## LISTA DE EXERCÍCIOS
A – Segundo o texto sobre a ginástica artística brasileira, qual medalha Rebeca Andrade ganhou no individual geral em Paris?
B – Transcreva palavra por palavra o texto sobre a ginástica artística brasileira, de "Equipe brasileira de" até "americana Simone Biles.".

## TRECHO CITADO
• • •

Equipe brasileira de ginástica artística no pódio das Olimpíadas de Paris

O Brasil conquistou na terça-feira (30) a primeira medalha olímpica por equipes da história da ginástica artística feminina brasileira. As ginastas Rebeca Andrade, Flávia Saraiva, Jade Barbosa, Júlia Soares e Lorrane Oliveira  ficaram com a medalha de bronze. Na quinta (1º), Rebeca Andrade levou a prata no individual geral, ficando atrás apenas da multicampeã americana Simone Biles.

Os resultados em Paris seguem a boa fase da ginástica artística brasileira no cenário internacional. Em 2023, o país teve a sua melhor participação em um mundial da modalidade, com seis medalhas em uma única edição. As brasileiras conseguiram uma inédita prata por equipes na competição, prova em que o país nunca havia subido ao pódio.

Neste texto, o Nexo apresenta o histórico da ginástica artística brasileira até o bom momento atual e a importância de instituições do esporte para a evolução da modalidade no país.

• • •

## DADOS EXTRAÍDOS
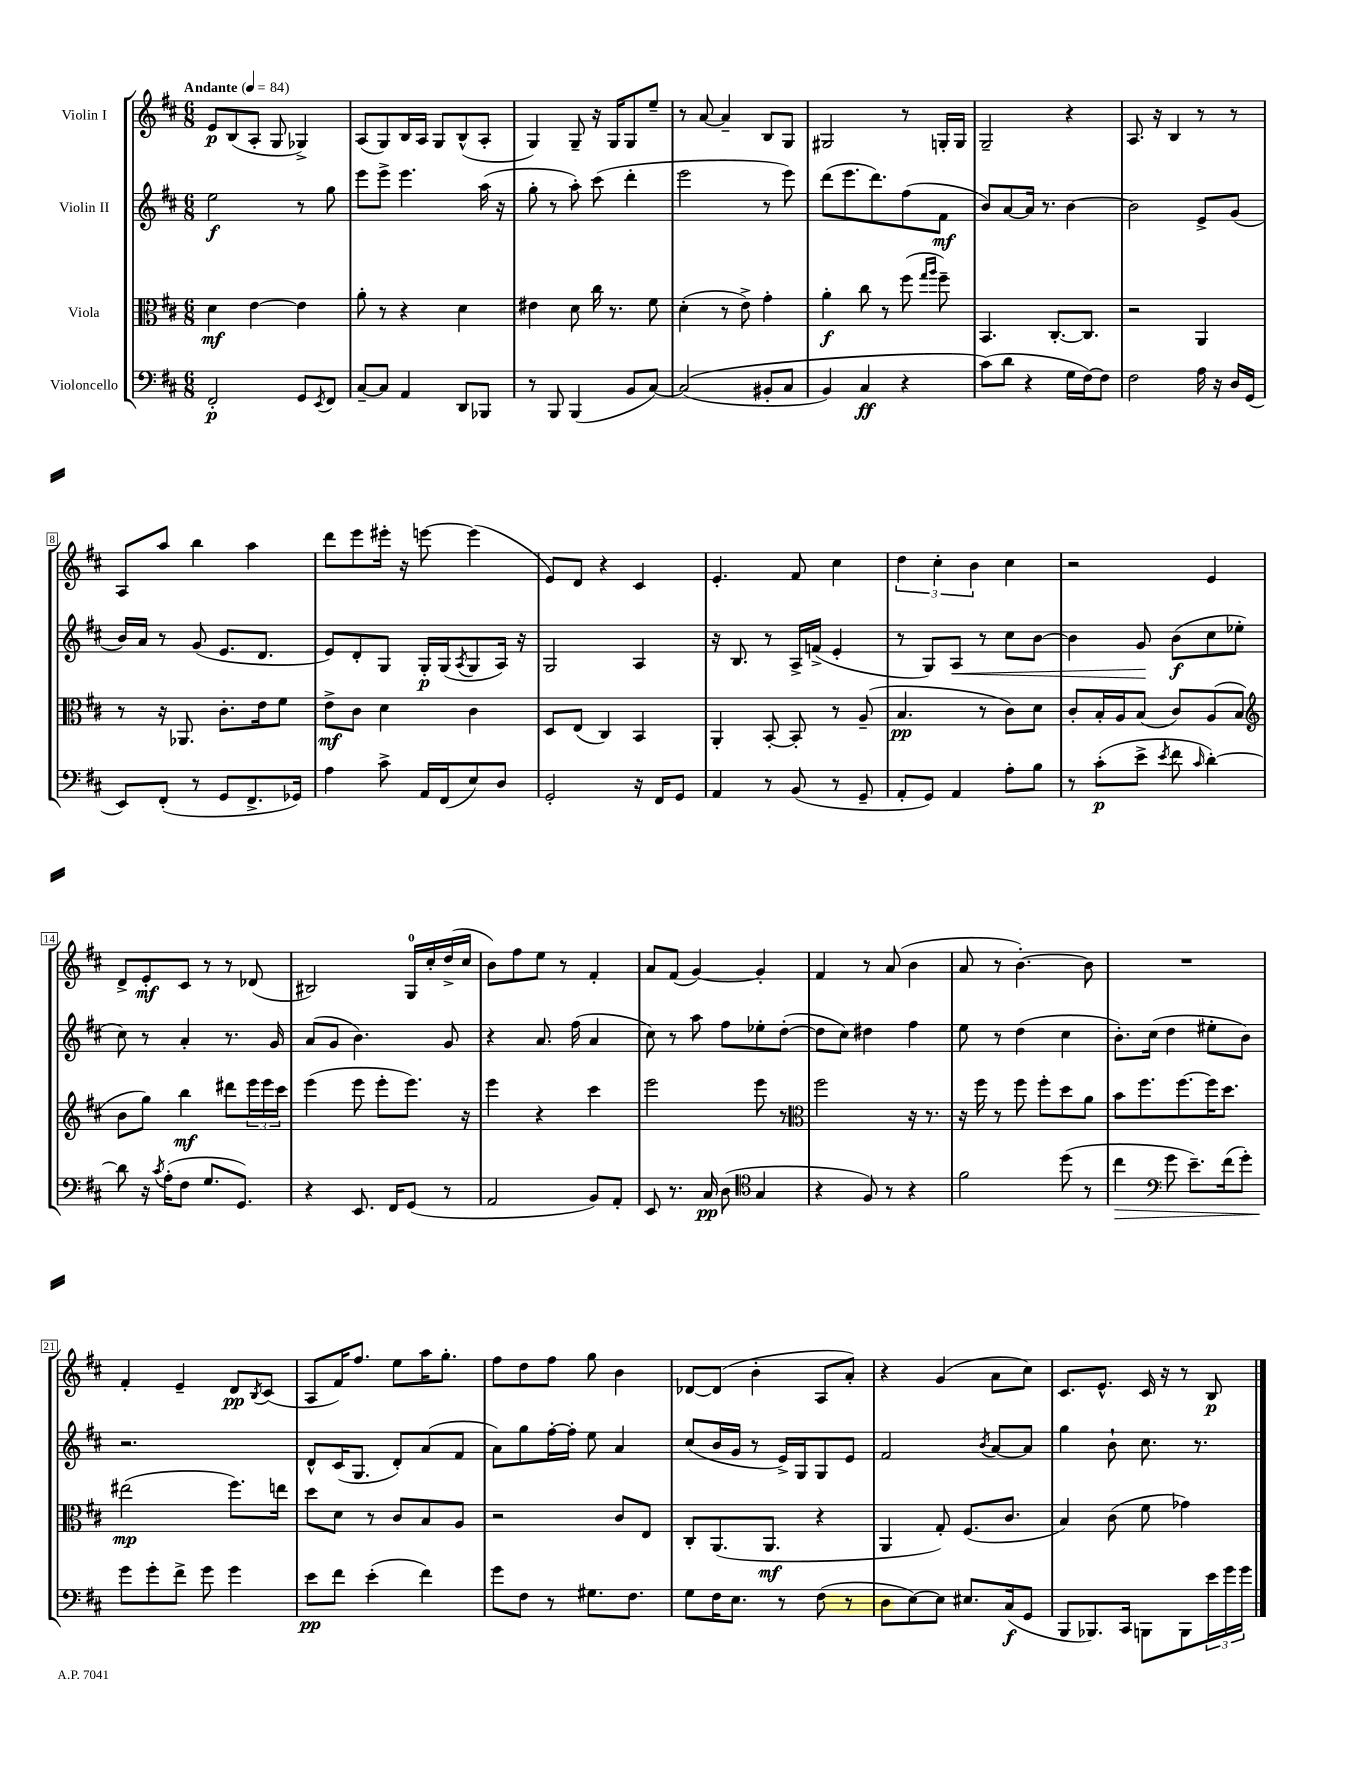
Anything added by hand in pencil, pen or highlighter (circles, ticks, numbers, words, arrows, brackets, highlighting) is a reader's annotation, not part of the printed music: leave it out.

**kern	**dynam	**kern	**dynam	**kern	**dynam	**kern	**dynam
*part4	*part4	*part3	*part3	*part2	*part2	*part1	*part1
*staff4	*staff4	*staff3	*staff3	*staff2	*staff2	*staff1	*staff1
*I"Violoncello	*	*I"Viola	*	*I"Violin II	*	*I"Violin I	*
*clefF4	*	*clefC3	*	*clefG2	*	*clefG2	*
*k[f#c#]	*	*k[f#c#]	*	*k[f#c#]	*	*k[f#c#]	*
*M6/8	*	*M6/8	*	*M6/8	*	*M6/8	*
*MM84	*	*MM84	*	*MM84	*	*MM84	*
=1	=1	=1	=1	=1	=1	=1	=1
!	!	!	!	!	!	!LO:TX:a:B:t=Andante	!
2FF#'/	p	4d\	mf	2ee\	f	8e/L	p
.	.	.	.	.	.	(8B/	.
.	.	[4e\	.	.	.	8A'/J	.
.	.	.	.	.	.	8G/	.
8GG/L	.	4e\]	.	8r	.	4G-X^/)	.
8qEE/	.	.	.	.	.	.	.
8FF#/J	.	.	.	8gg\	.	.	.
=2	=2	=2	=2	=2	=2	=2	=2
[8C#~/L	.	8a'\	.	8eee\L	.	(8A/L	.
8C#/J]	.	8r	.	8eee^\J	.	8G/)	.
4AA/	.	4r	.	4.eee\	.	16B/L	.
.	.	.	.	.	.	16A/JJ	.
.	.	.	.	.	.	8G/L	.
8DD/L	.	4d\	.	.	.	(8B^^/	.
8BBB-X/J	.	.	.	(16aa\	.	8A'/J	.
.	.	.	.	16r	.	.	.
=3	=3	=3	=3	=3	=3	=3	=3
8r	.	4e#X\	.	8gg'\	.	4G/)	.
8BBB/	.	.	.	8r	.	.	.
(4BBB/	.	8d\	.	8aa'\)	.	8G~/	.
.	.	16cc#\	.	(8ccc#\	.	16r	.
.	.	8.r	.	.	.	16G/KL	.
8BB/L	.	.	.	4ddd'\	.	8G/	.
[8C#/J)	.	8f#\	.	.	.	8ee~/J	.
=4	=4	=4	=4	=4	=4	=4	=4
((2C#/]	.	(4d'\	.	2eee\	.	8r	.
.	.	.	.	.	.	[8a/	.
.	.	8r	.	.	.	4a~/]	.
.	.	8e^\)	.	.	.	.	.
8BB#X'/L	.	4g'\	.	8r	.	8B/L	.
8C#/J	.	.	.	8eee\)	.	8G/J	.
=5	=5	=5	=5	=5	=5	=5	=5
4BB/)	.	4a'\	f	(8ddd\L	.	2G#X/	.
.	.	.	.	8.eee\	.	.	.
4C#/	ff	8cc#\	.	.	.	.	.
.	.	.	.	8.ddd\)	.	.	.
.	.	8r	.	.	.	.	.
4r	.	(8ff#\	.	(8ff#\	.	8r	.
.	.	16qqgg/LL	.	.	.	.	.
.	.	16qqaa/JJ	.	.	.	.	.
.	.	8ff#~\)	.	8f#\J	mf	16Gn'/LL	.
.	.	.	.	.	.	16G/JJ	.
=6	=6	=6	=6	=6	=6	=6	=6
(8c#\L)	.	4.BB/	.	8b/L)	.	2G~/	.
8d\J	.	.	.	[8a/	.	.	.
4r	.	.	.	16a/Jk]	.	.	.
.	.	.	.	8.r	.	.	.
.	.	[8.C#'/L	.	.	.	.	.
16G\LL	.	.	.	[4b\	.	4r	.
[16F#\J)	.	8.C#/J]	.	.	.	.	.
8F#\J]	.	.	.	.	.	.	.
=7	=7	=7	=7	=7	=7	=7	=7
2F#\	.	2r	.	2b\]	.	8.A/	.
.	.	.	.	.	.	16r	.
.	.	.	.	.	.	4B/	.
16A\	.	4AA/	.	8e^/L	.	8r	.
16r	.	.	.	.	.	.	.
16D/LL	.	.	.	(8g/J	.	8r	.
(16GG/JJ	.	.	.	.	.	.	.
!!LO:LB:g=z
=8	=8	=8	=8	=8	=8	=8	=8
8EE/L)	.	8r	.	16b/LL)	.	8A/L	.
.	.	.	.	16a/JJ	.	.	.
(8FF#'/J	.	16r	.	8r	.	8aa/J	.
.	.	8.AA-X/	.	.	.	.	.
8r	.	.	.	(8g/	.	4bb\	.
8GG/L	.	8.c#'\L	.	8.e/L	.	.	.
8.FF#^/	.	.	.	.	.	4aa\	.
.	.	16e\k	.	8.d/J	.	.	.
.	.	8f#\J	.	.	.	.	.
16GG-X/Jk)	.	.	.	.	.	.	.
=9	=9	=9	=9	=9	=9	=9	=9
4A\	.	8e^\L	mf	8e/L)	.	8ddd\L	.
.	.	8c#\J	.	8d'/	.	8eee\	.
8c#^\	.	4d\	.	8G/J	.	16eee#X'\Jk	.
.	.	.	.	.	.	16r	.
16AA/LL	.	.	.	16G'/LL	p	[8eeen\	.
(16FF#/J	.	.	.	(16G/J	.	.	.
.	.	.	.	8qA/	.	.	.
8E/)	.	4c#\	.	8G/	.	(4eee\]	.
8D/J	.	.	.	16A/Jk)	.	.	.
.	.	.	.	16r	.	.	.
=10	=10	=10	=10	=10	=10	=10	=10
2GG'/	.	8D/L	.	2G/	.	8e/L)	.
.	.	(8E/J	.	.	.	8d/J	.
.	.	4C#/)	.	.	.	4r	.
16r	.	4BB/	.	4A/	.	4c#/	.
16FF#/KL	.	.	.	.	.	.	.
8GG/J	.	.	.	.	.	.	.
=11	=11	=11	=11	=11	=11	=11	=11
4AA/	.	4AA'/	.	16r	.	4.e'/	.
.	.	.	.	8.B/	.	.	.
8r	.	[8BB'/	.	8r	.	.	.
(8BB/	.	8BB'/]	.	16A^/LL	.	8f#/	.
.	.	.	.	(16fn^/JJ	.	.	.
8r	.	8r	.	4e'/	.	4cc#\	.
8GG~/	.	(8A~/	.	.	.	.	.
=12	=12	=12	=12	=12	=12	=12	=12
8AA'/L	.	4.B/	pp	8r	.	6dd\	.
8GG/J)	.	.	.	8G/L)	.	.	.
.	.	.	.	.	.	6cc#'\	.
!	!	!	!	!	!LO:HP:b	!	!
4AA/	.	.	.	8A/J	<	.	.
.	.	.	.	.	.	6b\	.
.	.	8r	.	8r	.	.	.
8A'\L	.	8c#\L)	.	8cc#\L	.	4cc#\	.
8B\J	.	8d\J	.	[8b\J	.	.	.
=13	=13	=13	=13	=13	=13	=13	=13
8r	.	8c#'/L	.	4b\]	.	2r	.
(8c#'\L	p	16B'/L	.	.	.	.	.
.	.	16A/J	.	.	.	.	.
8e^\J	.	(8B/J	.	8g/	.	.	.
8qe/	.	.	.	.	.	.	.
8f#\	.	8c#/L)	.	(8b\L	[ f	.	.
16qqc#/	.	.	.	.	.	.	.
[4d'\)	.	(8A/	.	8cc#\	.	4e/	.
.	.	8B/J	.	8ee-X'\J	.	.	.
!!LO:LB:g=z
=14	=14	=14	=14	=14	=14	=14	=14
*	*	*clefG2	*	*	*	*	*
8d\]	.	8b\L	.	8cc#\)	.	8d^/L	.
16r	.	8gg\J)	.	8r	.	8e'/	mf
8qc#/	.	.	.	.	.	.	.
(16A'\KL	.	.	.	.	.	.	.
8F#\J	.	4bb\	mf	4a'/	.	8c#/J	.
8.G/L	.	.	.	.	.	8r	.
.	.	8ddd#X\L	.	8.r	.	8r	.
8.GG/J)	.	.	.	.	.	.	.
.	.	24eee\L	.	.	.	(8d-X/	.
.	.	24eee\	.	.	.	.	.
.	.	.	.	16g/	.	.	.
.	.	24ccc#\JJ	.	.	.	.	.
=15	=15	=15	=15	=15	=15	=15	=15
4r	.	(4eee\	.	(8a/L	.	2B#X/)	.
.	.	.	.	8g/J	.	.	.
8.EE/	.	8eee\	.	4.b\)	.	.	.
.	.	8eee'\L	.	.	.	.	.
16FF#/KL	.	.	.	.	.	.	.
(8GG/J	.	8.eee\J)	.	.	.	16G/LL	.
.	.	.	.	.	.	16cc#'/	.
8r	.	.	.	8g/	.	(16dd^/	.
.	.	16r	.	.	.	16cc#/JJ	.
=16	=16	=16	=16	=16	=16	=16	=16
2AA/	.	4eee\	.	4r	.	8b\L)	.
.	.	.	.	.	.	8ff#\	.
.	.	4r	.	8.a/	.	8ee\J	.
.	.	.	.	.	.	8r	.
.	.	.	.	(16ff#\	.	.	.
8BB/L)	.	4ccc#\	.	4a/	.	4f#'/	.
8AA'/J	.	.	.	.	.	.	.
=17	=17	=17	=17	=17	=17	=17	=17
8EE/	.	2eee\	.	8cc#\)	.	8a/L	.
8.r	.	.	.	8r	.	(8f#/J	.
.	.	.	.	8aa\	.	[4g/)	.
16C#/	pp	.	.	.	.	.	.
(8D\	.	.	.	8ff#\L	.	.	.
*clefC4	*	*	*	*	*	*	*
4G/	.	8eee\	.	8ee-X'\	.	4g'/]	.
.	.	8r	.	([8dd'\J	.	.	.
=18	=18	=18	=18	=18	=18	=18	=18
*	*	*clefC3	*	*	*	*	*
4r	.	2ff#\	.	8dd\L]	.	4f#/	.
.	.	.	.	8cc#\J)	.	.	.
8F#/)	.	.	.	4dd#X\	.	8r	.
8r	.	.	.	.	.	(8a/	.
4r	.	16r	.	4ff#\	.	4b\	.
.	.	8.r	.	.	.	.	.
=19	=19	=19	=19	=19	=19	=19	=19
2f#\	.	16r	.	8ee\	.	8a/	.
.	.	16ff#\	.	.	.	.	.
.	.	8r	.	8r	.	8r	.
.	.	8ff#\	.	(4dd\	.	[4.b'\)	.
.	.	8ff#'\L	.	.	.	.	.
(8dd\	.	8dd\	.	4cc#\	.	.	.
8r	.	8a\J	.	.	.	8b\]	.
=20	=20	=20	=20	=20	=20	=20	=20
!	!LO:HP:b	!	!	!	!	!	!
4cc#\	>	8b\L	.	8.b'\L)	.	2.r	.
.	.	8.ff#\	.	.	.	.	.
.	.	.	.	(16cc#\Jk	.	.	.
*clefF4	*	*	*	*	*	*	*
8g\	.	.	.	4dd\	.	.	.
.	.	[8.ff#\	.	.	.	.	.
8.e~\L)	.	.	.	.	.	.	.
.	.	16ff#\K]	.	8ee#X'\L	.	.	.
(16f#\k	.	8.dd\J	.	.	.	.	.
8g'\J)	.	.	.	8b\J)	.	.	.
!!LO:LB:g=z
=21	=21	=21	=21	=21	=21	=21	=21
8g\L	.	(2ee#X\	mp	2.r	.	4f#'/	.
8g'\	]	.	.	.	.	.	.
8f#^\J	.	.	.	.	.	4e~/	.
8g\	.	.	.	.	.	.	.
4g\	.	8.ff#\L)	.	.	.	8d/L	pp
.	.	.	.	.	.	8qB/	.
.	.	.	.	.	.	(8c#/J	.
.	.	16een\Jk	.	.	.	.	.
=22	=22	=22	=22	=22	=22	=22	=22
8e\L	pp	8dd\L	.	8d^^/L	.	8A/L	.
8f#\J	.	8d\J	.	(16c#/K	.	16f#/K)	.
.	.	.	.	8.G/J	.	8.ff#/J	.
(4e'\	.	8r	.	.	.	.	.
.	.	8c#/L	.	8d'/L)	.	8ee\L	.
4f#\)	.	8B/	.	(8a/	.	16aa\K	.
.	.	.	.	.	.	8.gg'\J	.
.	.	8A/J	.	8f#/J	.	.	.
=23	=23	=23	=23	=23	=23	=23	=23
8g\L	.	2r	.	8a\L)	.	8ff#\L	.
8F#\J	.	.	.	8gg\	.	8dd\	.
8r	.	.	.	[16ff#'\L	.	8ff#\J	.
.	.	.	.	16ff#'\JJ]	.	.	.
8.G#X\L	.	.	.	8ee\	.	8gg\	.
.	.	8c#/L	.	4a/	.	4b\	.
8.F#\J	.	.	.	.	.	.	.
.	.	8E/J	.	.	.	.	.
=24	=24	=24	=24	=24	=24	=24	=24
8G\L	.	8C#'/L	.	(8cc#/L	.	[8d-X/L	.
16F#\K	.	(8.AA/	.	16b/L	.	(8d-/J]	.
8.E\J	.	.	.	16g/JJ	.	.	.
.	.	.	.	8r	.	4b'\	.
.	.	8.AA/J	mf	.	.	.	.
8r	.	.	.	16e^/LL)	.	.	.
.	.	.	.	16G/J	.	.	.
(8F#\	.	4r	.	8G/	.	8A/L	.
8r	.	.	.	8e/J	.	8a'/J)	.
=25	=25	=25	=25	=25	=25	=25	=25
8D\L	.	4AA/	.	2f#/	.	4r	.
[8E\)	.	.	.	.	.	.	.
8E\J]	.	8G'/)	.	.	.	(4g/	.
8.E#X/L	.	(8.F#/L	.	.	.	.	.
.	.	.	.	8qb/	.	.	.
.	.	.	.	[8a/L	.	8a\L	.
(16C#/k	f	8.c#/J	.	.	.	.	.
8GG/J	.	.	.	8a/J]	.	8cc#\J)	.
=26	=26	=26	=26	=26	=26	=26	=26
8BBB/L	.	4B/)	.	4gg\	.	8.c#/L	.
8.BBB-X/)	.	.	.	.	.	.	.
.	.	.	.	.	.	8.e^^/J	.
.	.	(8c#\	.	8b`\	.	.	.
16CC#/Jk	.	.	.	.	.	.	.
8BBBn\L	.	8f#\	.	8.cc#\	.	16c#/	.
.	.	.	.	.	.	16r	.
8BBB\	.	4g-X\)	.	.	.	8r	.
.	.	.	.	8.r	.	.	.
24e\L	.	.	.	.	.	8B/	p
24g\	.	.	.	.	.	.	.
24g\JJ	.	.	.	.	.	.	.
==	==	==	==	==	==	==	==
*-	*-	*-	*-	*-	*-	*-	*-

• • •

## RESPOSTAS POR TAREFA
A – A medalha de prata.

B –
Equipe brasileira de ginástica artística no pódio das Olimpíadas de Paris

O Brasil conquistou na terça-feira (30) a primeira medalha olímpica por equipes da história da ginástica artística feminina brasileira. As ginastas Rebeca Andrade, Flávia Saraiva, Jade Barbosa, Júlia Soares e Lorrane Oliveira  ficaram com a medalha de bronze. Na quinta (1º), Rebeca Andrade levou a prata no individual geral, ficando atrás apenas da multicampeã americana Simone Biles.